Il a également critiqué le service de supervision et le système de marchés publics, qui, selon lui, ont conduit à une baisse de la qualité du service et à une fragmentation accrue du secteur.

– La tragédie à Novi Sad a montré à quel point les conséquences peuvent être graves lorsque le système de contrôle, de supervision et de qualité de la construction échoue. Un tel scénario pourrait également se produire en Croatie, c’est pourquoi nous devons aborder la qualité de la conception, de l’exécution et de la supervision des bâtiments de manière beaucoup plus sérieuse. Nous ne devons pas permettre que la pression des délais et des coûts soit plus importante que la sécurité et la qualité des bâtiments – a averti Bosanac.

Maja Bručić du bureau d’architecture Lotus Architecti a souligné que dans leur bureau, la conception ne commence qu’après une analyse détaillée du budget et de la durabilité financière du projet.

– D’abord, nous définissons le budget et la tâche du projet, et seulement après vérification financière nous entrons dans la conception – a déclaré Bručić.

Elle a ajouté que les plus grandes pressions pour réduire les coûts se produisent pendant la construction, surtout juste avant l’achèvement du projet.

– Les plus grandes économies se produisent à la fin du projet, le plus souvent sur les matériaux, et nous n’aimons pas cela car le bâtiment doit rester esthétiquement de haute qualité et durable – a-t-elle déclaré.

Elle a particulièrement souligné le problème des prix de dumping pour les services de conception et des délais irréalistes.

Maja Tuđen-Pavlinić de MDK construction a averti qu’aujourd’hui, tant les entrepreneurs que les investisseurs prennent des risques financiers et de marché significatifs, surtout dans les projets de marchés publics.

Elle a souligné que la rapidité de réponse de tous les participants à la construction est devenue cruciale, mais aussi que les spécificités climatiques du lieu et les conditions réelles d’exécution des travaux sont souvent négligées lors de la fixation des délais.

– Les irrégularités du marché représentent un problème significatif, surtout visibles dans les marchés publics – a-t-elle déclaré.

Elle a ajouté que l’avancement des projets pose également un risque supplémentaire, tandis que les réglementations liées à la sécurité et à l’efficacité énergétique prolongent objectivement les processus.

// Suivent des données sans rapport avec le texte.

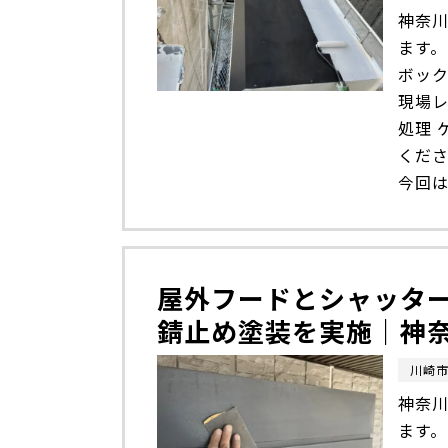
神奈川
ます。
ボッ
現場
処理
くだ
今回は
屋外フードとシャッター
錆止め塗装を実施｜神
川崎
神奈川
ます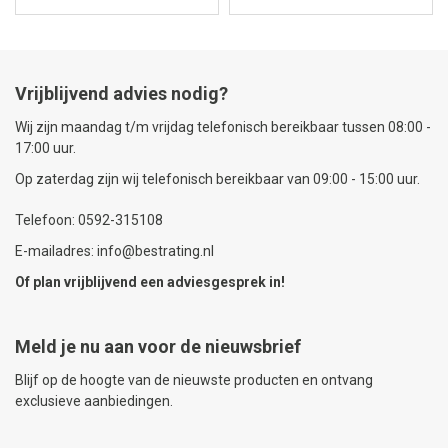
Vrijblijvend advies nodig?
Wij zijn maandag t/m vrijdag telefonisch bereikbaar tussen 08:00 -
17:00 uur.
Op zaterdag zijn wij telefonisch bereikbaar van 09:00 - 15:00 uur.
Telefoon: 0592-315108
E-mailadres: info@bestrating.nl
Of plan vrijblijvend een
adviesgesprek
in!
Meld je nu aan voor de nieuwsbrief
Blijf op de hoogte van de nieuwste producten en ontvang
exclusieve aanbiedingen.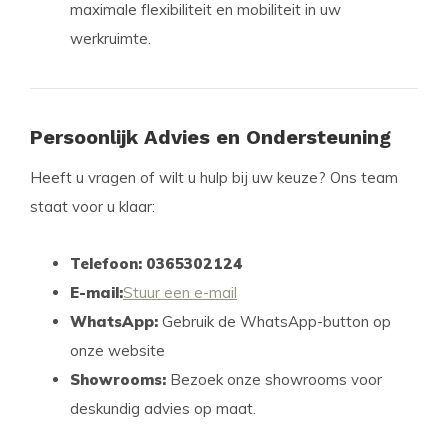
maximale flexibiliteit en mobiliteit in uw
werkruimte.
Persoonlijk Advies en Ondersteuning
Heeft u vragen of wilt u hulp bij uw keuze? Ons team
staat voor u klaar:
Telefoon: 0365302124
E-mail:
Stuur een e-mail
WhatsApp:
Gebruik de WhatsApp-button op
onze website
Showrooms:
Bezoek onze showrooms voor
deskundig advies op maat.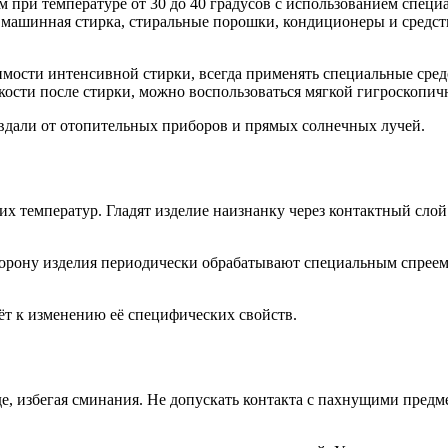
м при температуре от 30 до 40 градусов с использованием спе
а машинная стирка, стиральные порошки, кондиционеры и средс
.
димости интенсивной стирки, всегда применять специальные сре
дкости после стирки, можно воспользоваться мягкой гигроскопич
вдали от отопительных приборов и прямых солнечных лучей.
х температур. Гладят изделие наизнанку через контактный слой
рону изделия периодически обрабатывают специальным спреем 
ёт к изменению её специфических свойств.
, избегая сминания. Не допускать контакта с пахнущими предме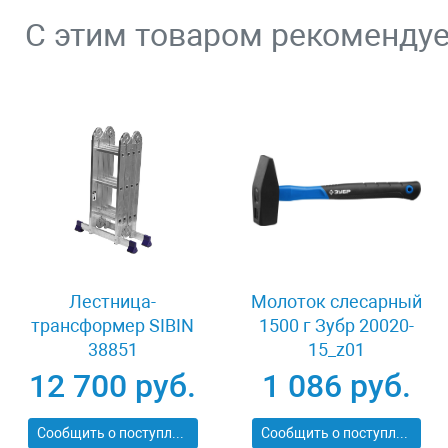
С этим товаром рекоменду
Лестница-
Молоток слесарный
трансформер SIBIN
1500 г Зубр 20020-
38851
15_z01
12 700 руб.
1 086 руб.
Сообщить о поступлении
Сообщить о поступлении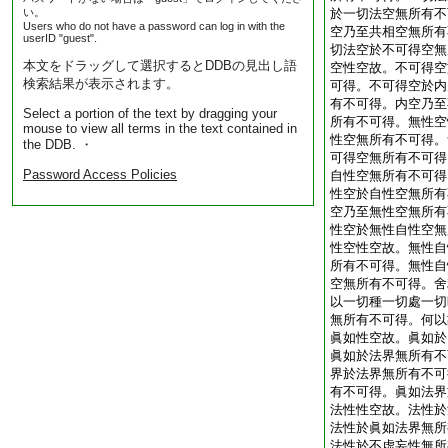
い。
於一切法空無所有不
Users who do not have a password can log in with the
空乃至共相空無所有
userID "guest".
切法空於不可得空無
本文をドラッグして選択するとDDBの見出し語
空性空故。不可得空
検索結果が表示されます。
可得。不可得空於内
有不可得。内空乃至
Select a portion of the text by dragging your
所有不可得。無性空
mouse to view all terms in the text contained in
性空無所有不可得。
the DDB. ・
可得空無所有不可得
Password Access Policies
自性空無所有不可得
性空於自性空無所有
空乃至無性空無所有
性空於無性自性空無
性空性空故。無性自
所有不可得。無性自
空無所有不可得。舍
以一切種一切處一切
無所有不可得。何以
眞如性空故。眞如於
眞如於法界無所有不
界於法界無所有不可
有不可得。眞如法界
法性性空故。法性於
法性於眞如法界無所
法性於不虚妄性無所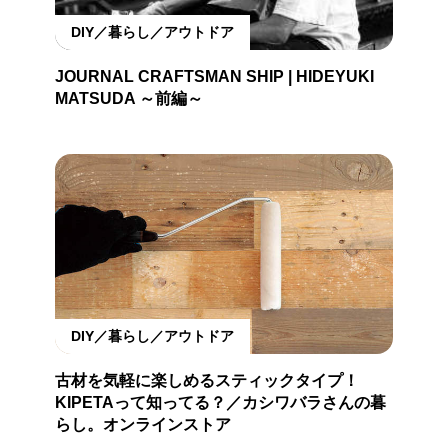
DIY／暮らし／アウトドア
JOURNAL CRAFTSMAN SHIP | HIDEYUKI
MATSUDA ～前編～
DIY／暮らし／アウトドア
古材を気軽に楽しめるスティックタイプ！
KIPETAって知ってる？／カシワバラさんの暮
らし。オンラインストア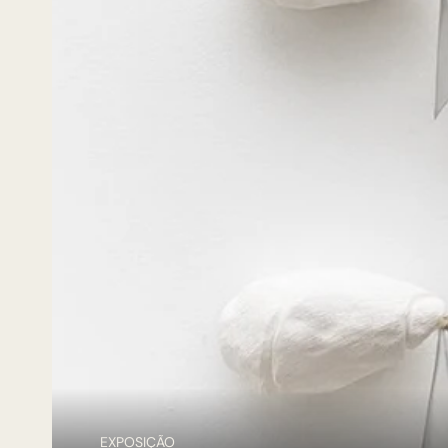
EXPOSIÇÃO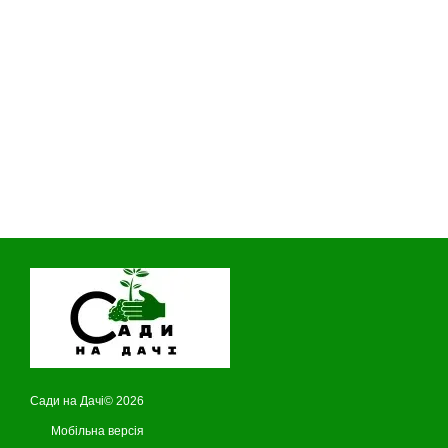
Сади на Дачі© 2026
Мобільна версія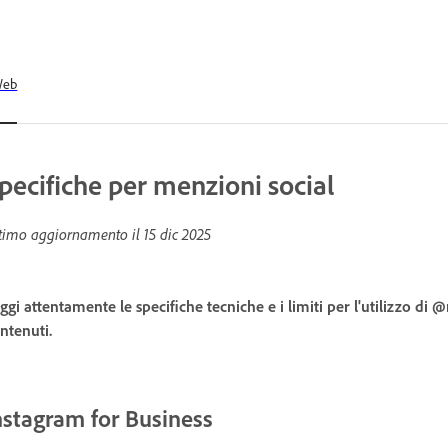
Web
pecifiche per menzioni social
timo aggiornamento il
15 dic 2025
ggi attentamente le specifiche tecniche e i limiti per l'utilizzo di 
ntenuti.
nstagram for Business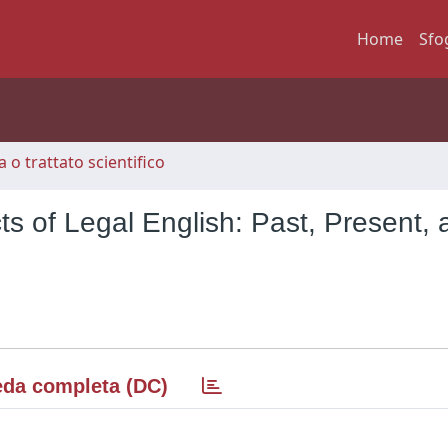
Home
Sfo
 o trattato scientifico
s of Legal English: Past, Present, 
da completa (DC)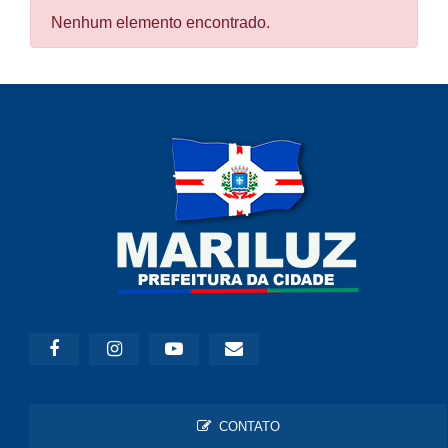
Nenhum elemento encontrado.
CONTATO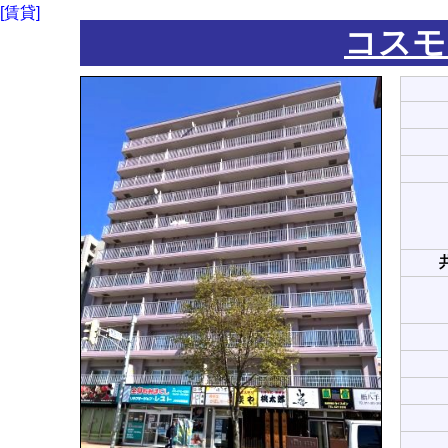
[賃貸]
コスモ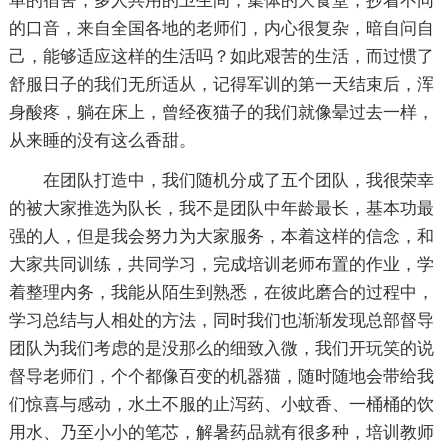
单的宿舍，多人共用的卫生间，集体的大食堂，抄着不同
的口音，来自全国各地的老师们，内心很复杂，暗自问自
己，能够适应这样的生活吗？如此艰苦的生活，而过惯了
舒服日子的我们无所适从，记得军训的第一天结束后，浑
身酸疼，躺在床上，曾经夜猫子的我们就像晕过去一样，
从来睡的没有这么香甜。
在团队打造中，我们随机分成了五个团队，我很荣幸
的被大家推选为队长，我不是团队中年龄最长，基本功最
强的人，但是我会努力为大家服务，本着这样的信念，和
大家共同训练，共同学习，完成培训老师布置的作业，学
着整理内务，我能从陌生到熟悉，在彼此磨合的过程中，
学习总结与人相处的方法，同时我们也渐渐发现总部督导
团队为我们考虑的是没那么的细致入微，我们开玩笑的说
督导老师们，个个都像百变的机器猫，随时随地会带给我
们惊喜与感动，水土不服的止泻药、小蚊香、一桶桶的饮
用水、乃至小小的笔芯，解暑药品就有很多种，培训教师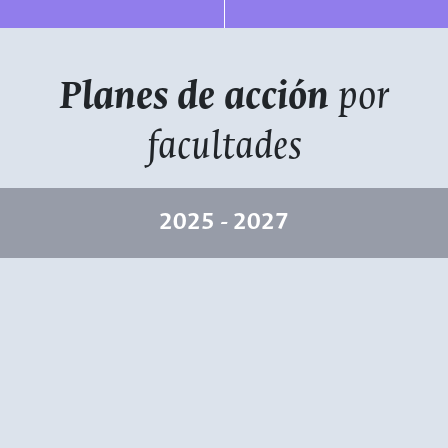
Planes de acción
por
facultades
2025 - 2027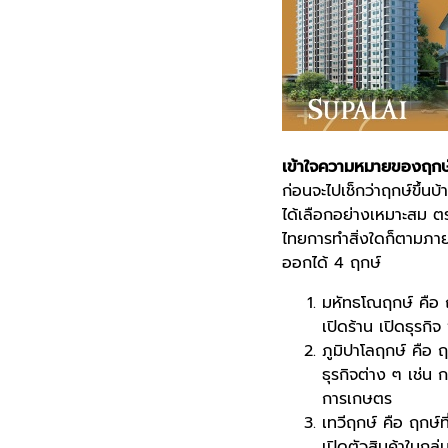
เข้าใจความหมายของฤกษ์
ก่อนจะไปเช็กว่า
ฤกษ์ขึ้นบ้
ได้เลือกอย่างเหมาะสม 
ไทยการทำสิ่งใดก็ตามภาย
ออกได้ 4 ฤกษ์
มหัทธโณฤกษ์ คือ ฤ
เปิดร้าน เปิดธุรกิ
ภูมิปาโลฤกษ์ คือ 
ธุรกิจต่าง ๆ เช่น 
การเกษตร
เทวีฤกษ์ คือ ฤกษ์ท
เปิดตัวสินค้าในกลุ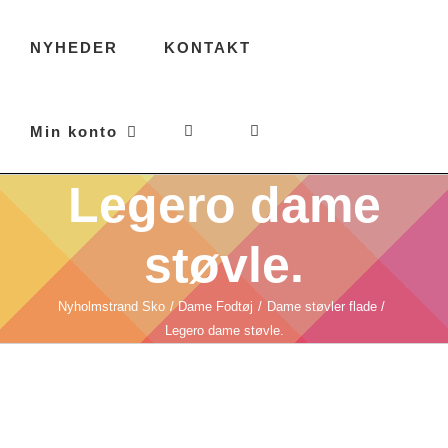
NYHEDER
KONTAKT
Min konto
Legero dame
støvle.
Nyholmstrand Sko
Dame Fodtøj
Dame støvler flade
Legero dame støvle.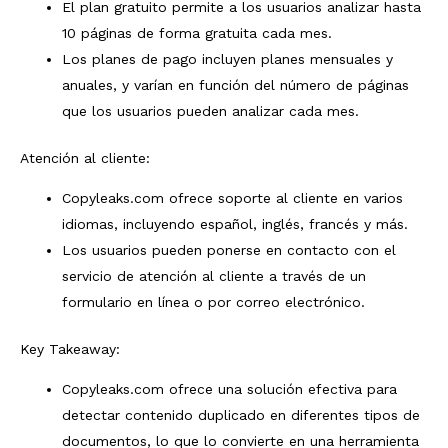
El plan gratuito permite a los usuarios analizar hasta
10 páginas de forma gratuita cada mes.
Los planes de pago incluyen planes mensuales y
anuales, y varían en función del número de páginas
que los usuarios pueden analizar cada mes.
Atención al cliente:
Copyleaks.com ofrece soporte al cliente en varios
idiomas, incluyendo español, inglés, francés y más.
Los usuarios pueden ponerse en contacto con el
servicio de atención al cliente a través de un
formulario en línea o por correo electrónico.
Key Takeaway:
Copyleaks.com ofrece una solución efectiva para
detectar contenido duplicado en diferentes tipos de
documentos, lo que lo convierte en una herramienta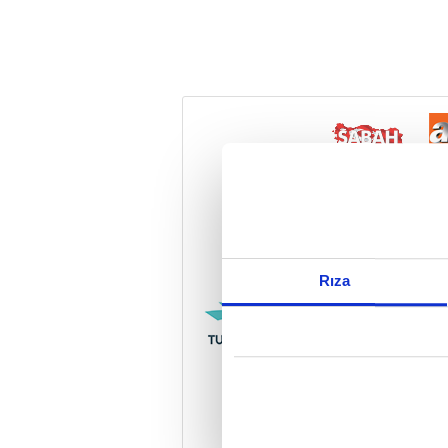
Reddet
Rıza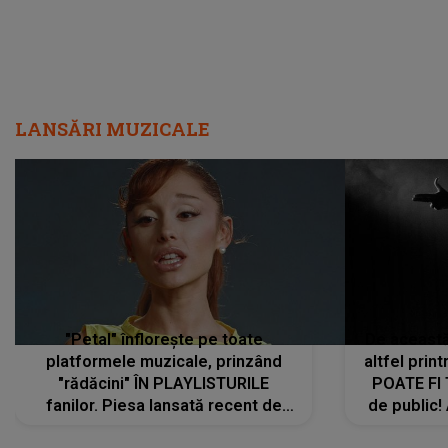
LANSĂRI MUZICALE
"Petal" înflorește pe toate
De această 
platformele muzicale, prinzând
altfel prin
"rădăcini" ÎN PLAYLISTURILE
POATE FI
fanilor. Piesa lansată recent de
de public!
Ariana Grande îi face pe
a lansat V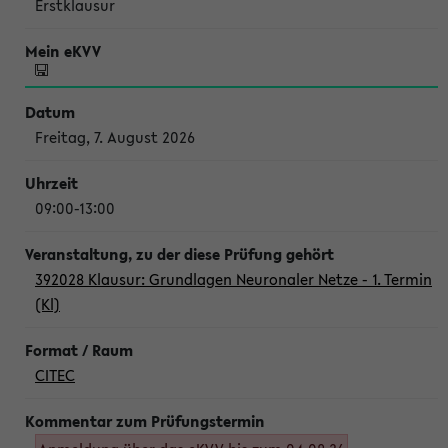
Erstklausur
Freitag, 7. August 2026
09:00-13:00
392028 Klausur: Grundlagen Neuronaler Netze - 1. Termin
(Kl)
CITEC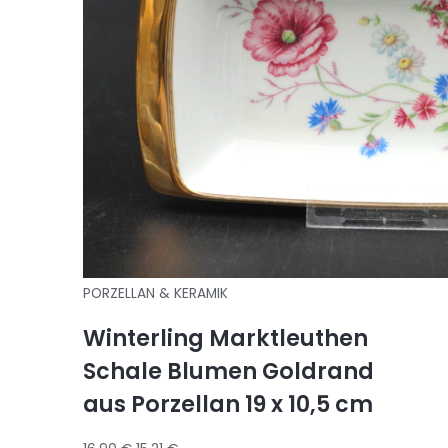
PORZELLAN & KERAMIK
Winterling Marktleuthen
Schale Blumen Goldrand
aus Porzellan 19 x 10,5 cm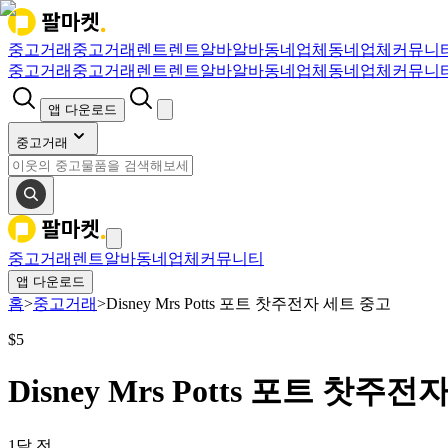
중고거래
중고거래
렌트
렌트
알바
알바
동네업체
동네업체
커뮤니
중고거래
중고거래
렌트
렌트
알바
알바
동네업체
동네업체
커뮤니
앱 다운로드
중고거래
중고거래
렌트
알바
동네업체
커뮤니티
앱 다운로드
홈
>
중고거래
>
Disney Mrs Potts 포트 찻주전자 세트 중고
$
5
Disney Mrs Potts 포트 찻주
1달 전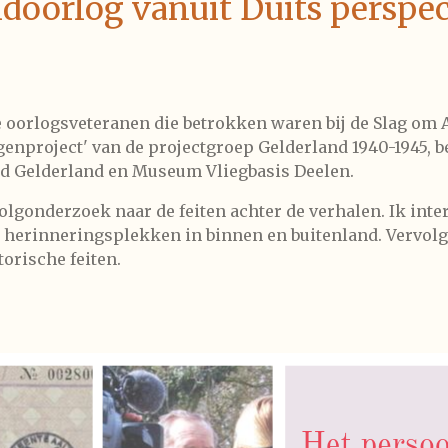
oorlog vanuit Duits perspec
e oorlogsveteranen die betrokken waren bij de Slag om
igenproject' van de projectgroep Gelderland 1940-1945, b
ed Gelderland en Museum Vliegbasis Deelen.
olgonderzoek naar de feiten achter de verhalen. Ik inte
 herinneringsplekken in binnen en buitenland. Vervolg
torische feiten.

Bien qu’elle pense que la loi sur les marchés publics soit dans la bonne direction, elle a averti que les exigences administratives sont désormais significativement plus complexes qu’auparavant.

Tous les participants ont convenu que sans une meilleure préparation des projets, des délais plus réalistes et une meilleure coordination entre investisseurs, concepteurs et entrepreneurs, il ne sera pas possible d’atteindre une durabilité et une qualité à long terme dans la construction.